### Assigned task
An exact, complete copy of the entries below is required, minus any pictures.

(Task material begins)

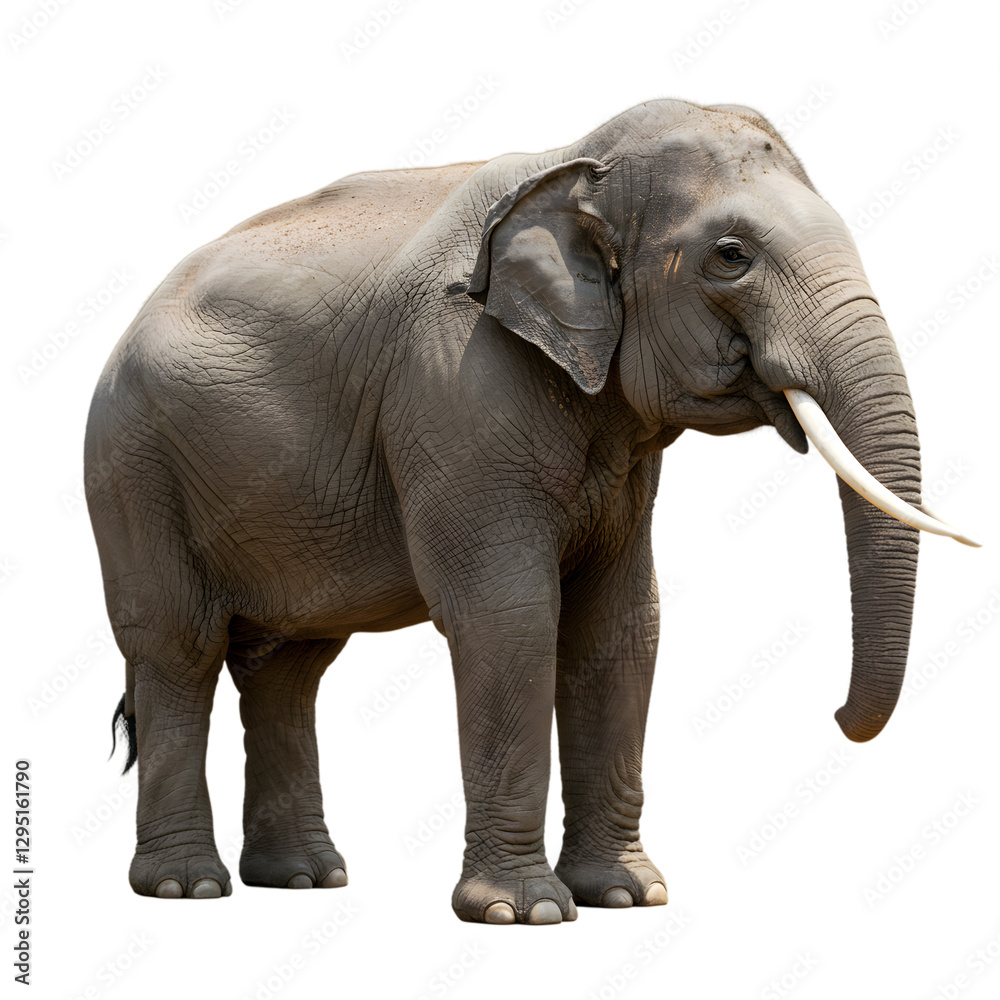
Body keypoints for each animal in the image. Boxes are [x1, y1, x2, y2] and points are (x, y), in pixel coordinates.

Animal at [86, 97, 976, 923]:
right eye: (732, 257)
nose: (837, 715)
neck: (572, 161)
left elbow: (620, 625)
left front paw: (625, 897)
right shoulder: (456, 386)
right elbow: (510, 615)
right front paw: (526, 912)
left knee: (288, 668)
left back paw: (305, 879)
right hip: (132, 471)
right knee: (177, 650)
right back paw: (188, 887)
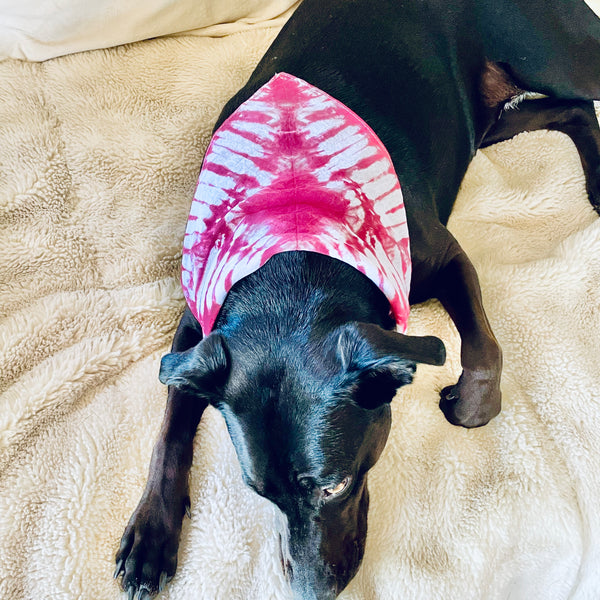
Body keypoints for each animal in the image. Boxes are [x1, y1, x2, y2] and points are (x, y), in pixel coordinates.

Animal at [116, 0, 600, 596]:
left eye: (334, 486)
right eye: (260, 493)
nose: (310, 592)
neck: (295, 243)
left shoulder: (447, 258)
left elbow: (484, 346)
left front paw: (470, 402)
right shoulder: (198, 328)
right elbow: (171, 426)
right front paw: (150, 535)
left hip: (556, 59)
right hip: (490, 122)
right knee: (572, 111)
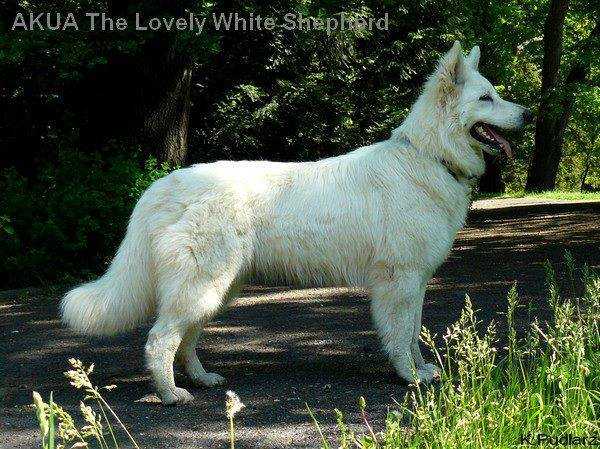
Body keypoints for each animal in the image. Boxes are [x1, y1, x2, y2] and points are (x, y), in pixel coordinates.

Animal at [62, 42, 536, 404]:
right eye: (486, 99)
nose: (529, 115)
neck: (429, 156)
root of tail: (162, 186)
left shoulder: (415, 280)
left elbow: (415, 330)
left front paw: (421, 369)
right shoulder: (399, 280)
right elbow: (402, 334)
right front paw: (408, 376)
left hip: (216, 289)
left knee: (186, 339)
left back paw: (200, 378)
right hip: (203, 286)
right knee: (160, 340)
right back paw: (171, 394)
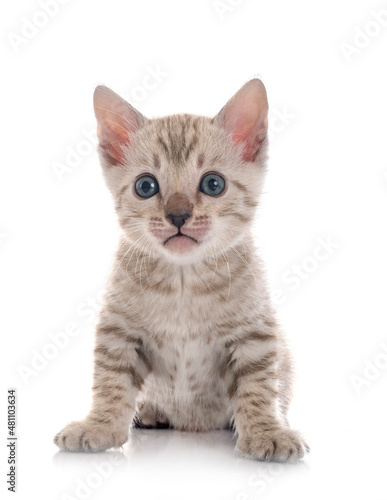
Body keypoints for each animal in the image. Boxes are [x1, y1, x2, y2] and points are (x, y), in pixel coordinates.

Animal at [54, 79, 310, 464]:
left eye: (213, 184)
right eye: (146, 186)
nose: (177, 215)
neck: (183, 280)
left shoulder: (254, 334)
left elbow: (258, 388)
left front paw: (267, 432)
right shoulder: (119, 332)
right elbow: (111, 384)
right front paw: (99, 427)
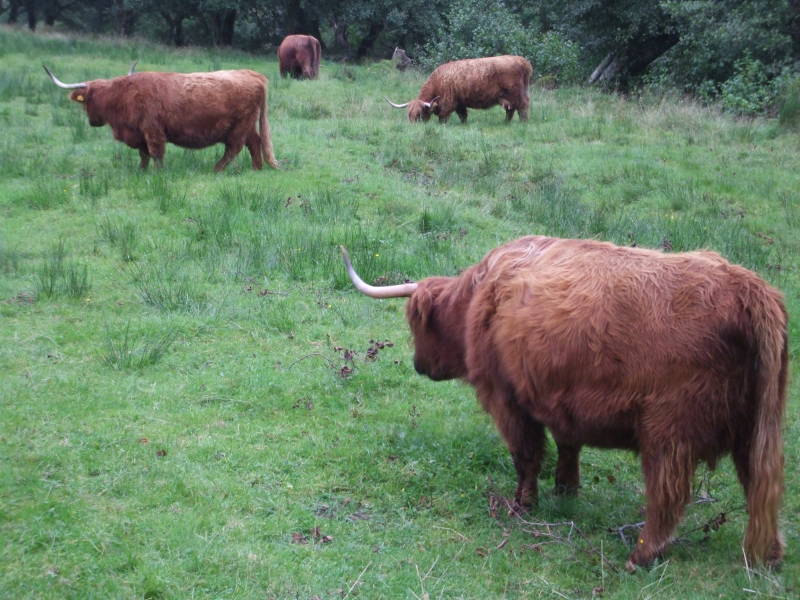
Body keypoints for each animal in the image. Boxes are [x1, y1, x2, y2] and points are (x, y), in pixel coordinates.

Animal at [46, 63, 282, 171]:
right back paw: (256, 168)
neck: (122, 97)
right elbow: (143, 155)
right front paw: (141, 171)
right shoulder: (139, 134)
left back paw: (216, 169)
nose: (93, 122)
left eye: (87, 101)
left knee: (234, 148)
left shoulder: (152, 131)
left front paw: (159, 173)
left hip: (239, 126)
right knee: (254, 142)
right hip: (247, 125)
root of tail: (252, 74)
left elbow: (156, 153)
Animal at [340, 236, 784, 572]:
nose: (420, 365)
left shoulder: (507, 398)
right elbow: (568, 447)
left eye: (417, 325)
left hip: (669, 432)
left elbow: (526, 455)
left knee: (668, 494)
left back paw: (640, 556)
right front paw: (566, 490)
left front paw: (523, 504)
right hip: (758, 432)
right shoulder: (563, 400)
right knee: (763, 489)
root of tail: (750, 290)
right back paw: (769, 557)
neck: (482, 296)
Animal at [386, 54, 532, 123]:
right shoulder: (460, 103)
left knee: (522, 107)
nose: (413, 127)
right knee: (510, 110)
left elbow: (443, 118)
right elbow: (463, 116)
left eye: (419, 114)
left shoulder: (447, 103)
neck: (437, 82)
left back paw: (523, 122)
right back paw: (505, 122)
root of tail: (522, 61)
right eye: (409, 114)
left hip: (516, 94)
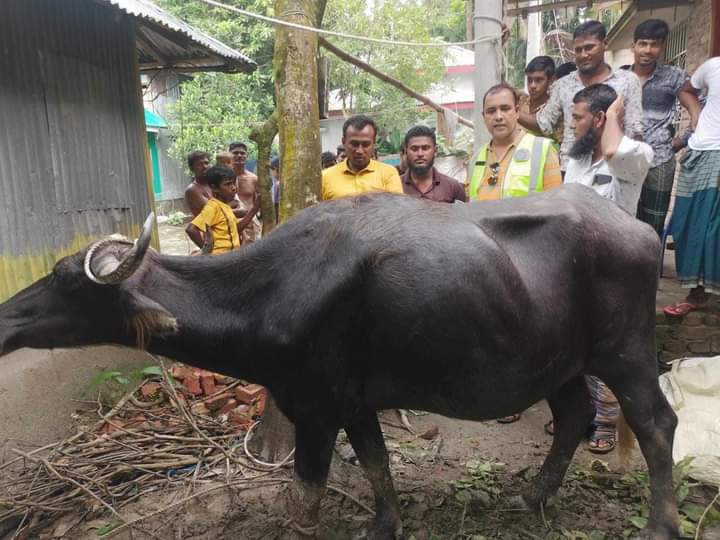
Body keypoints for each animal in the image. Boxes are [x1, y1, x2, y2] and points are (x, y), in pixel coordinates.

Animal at [0, 185, 676, 536]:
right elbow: (377, 464)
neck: (272, 288)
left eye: (65, 280)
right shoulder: (355, 405)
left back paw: (660, 524)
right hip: (560, 364)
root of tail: (638, 228)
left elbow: (306, 492)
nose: (5, 319)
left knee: (654, 425)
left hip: (627, 354)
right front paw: (385, 524)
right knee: (573, 416)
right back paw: (532, 500)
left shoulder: (317, 409)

(Task material ends)

### Completed exercise
Body keypoints for each animal in the image. Boxes are [x1, y1, x2, y2] and points are (x, y), in pixel coordinates.

Animal at [86, 97, 976, 923]:
right eye: (732, 257)
nose: (837, 715)
neck: (572, 161)
left elbow: (620, 625)
left front paw: (625, 897)
right shoulder: (456, 386)
right elbow: (510, 615)
right front paw: (526, 912)
left knee: (288, 668)
left back paw: (305, 879)
right hip: (132, 471)
right knee: (177, 650)
right back paw: (188, 887)
Body keypoints for each animal in the image. Boxes are [x1, y1, x2, y2] and points are (x, y), in pixel coordinates.

Animal at [116, 0, 600, 596]:
left eye: (334, 486)
right eye: (260, 493)
nose: (310, 592)
neck: (295, 243)
left shoulder: (447, 258)
left elbow: (484, 346)
left front paw: (470, 402)
right shoulder: (198, 328)
right elbow: (171, 426)
right front paw: (150, 535)
left hip: (556, 59)
right hip: (490, 122)
right knee: (572, 111)
Body keypoints for each animal in the image. Boxes are [x1, y1, x2, y2] and points are (x, y), in pixel coordinates.

Animal at [62, 42, 536, 404]:
right eye: (486, 99)
nose: (529, 115)
neck: (429, 156)
root of tail: (162, 186)
left shoulder: (415, 280)
left elbow: (415, 330)
left front paw: (421, 369)
right shoulder: (399, 280)
right elbow: (402, 334)
right front paw: (408, 376)
left hip: (216, 289)
left knee: (186, 339)
left back paw: (200, 378)
right hip: (203, 286)
right knee: (160, 340)
right back paw: (171, 394)
Body keypoints for each animal in the image. Boxes are [x1, y1, x2, y2] and points are (x, y), in pixel coordinates.

Animal at [54, 79, 310, 464]:
left eye: (213, 184)
right eye: (146, 186)
nose: (177, 215)
neck: (183, 280)
left shoulder: (254, 334)
left elbow: (258, 388)
left front paw: (267, 432)
right shoulder: (119, 332)
right elbow: (111, 384)
right front paw: (99, 427)
Body keypoints for each animal in the image. Boxes are [x1, y1, x2, y2] and points are (x, y), in pixel coordinates.

Animal at [46, 63, 282, 171]:
right back paw: (256, 168)
neck: (122, 97)
right elbow: (143, 155)
right front paw: (141, 171)
right shoulder: (139, 134)
left back paw: (216, 169)
nose: (93, 122)
left eye: (87, 101)
left knee: (234, 148)
left shoulder: (152, 131)
left front paw: (159, 173)
left hip: (239, 126)
right knee: (254, 142)
right hip: (247, 125)
root of tail: (252, 74)
left elbow: (156, 153)
Animal at [340, 236, 784, 572]:
nose: (420, 365)
left shoulder: (507, 398)
right elbow: (568, 447)
left eye: (417, 325)
left hip: (669, 432)
left elbow: (526, 455)
left knee: (668, 494)
left back paw: (640, 556)
right front paw: (566, 490)
left front paw: (523, 504)
right hip: (758, 432)
right shoulder: (563, 400)
right knee: (763, 489)
root of tail: (750, 290)
right back paw: (769, 557)
neck: (482, 296)
Animal at [386, 54, 532, 123]:
right shoulder: (460, 103)
left knee: (522, 107)
nose: (413, 127)
right knee: (510, 110)
left elbow: (443, 118)
right elbow: (463, 116)
left eye: (419, 114)
left shoulder: (447, 103)
neck: (437, 82)
left back paw: (523, 122)
right back paw: (505, 122)
root of tail: (522, 61)
right eye: (409, 114)
left hip: (516, 94)
Body keypoints for each animal in the image. Boxes are [x1, y1, x2, y2] and points are (x, y), in pixel coordinates.

Animal at [0, 185, 676, 536]:
right elbow: (377, 464)
neck: (272, 288)
left eye: (65, 280)
right shoulder: (355, 405)
left back paw: (660, 524)
right hip: (560, 364)
root of tail: (638, 228)
left elbow: (306, 492)
nose: (5, 319)
left knee: (654, 425)
left hip: (627, 354)
right front paw: (385, 524)
right knee: (573, 416)
right back paw: (532, 500)
left shoulder: (317, 409)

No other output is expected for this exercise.